I stopped writing my blog in 2020 because I thought I didn't have anything to say on that might be of interest to anyone else.
Two novels and half a dozen plays later, I've returned to write for myself as an exercise, a mental workout, a whimsy, a sort of on-line reverie.
A programme on Philip Larkin, one of the greats of English poetry had me re-reading some of his work and I came across one I hadn't seen or didn't remember, "Forget what did".
"Stopping the diary
Was a stun to memory"
Whatever Larkin's reasons for stopping were, he seems to say that a diary shouldn't be a personal but the pages...
."Should they ever be filled
Let it be with the observed
Celestial recurrences
The day the flowers come
And when the birds go"
So maybe a blog of observations has some value.

> _Source material_

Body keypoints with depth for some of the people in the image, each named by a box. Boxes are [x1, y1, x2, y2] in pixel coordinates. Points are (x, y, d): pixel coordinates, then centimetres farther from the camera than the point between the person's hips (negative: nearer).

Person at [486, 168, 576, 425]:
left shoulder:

...

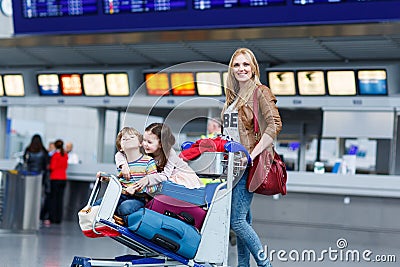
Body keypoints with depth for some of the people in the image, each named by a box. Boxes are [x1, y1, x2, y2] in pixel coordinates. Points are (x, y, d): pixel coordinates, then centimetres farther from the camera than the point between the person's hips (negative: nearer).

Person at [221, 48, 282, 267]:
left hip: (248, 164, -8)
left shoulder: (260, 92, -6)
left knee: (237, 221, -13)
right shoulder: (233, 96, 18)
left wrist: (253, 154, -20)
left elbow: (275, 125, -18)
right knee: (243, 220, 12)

> _Exercises to complete_
A) Reproduce the part of the blog post about Philip Larkin's poem word for word, starting at "I stopped writing" and ending at "has some value.".
B) Write the next part of the blog post about returning to blogging, picking up after its final sentence.

> _Answers given_
A)
I stopped writing my blog in 2020 because I thought I didn't have anything to say on that might be of interest to anyone else.
Two novels and half a dozen plays later, I've returned to write for myself as an exercise, a mental workout, a whimsy, a sort of on-line reverie.
A programme on Philip Larkin, one of the greats of English poetry had me re-reading some of his work and I came across one I hadn't seen or didn't remember, "Forget what did".
"Stopping the diary
Was a stun to memory"
Whatever Larkin's reasons for stopping were, he seems to say that a diary shouldn't be a personal but the pages...
."Should they ever be filled
Let it be with the observed
Celestial recurrences
The day the flowers come
And when the birds go"
So maybe a blog of observations has some value.

B)
Chaffinch on Blackthorn
A walk around the field edge fringed with a snowstorm of blossom on the bare blackthorn in spring now has sloes, blue-black with a dusting of bloom, on the branches. Blackthorn, the witches tree from whence theycarved their wands, the tree of misfortune and magic but also the tree of protection that made a stout prickly hedge and from whose hard wood cudgels or shillelaghs could be fashioned.
Sloes have been found in the stomach contents of Iron Age peat bog mummies. They are so astringent that if you eat one you can't un-pucker your mouth for about twenty minutes. So, did the ancient folk cook them or were they consumed as part of a ritual? Possibly they were eaten when they had been "bletted" by frosts. I've seen blackbirds pecking at crab apples after they were frosted when presumably they are less tart.
Crab Apples waiting for the frosts
Medlars are traditionally bletted before consumption. I've never eaten a medlar but have discovered a tree in the Priory garden so will have a go when the weather changes.
Medlars
The best thing to do with sloes is to make sloe gin.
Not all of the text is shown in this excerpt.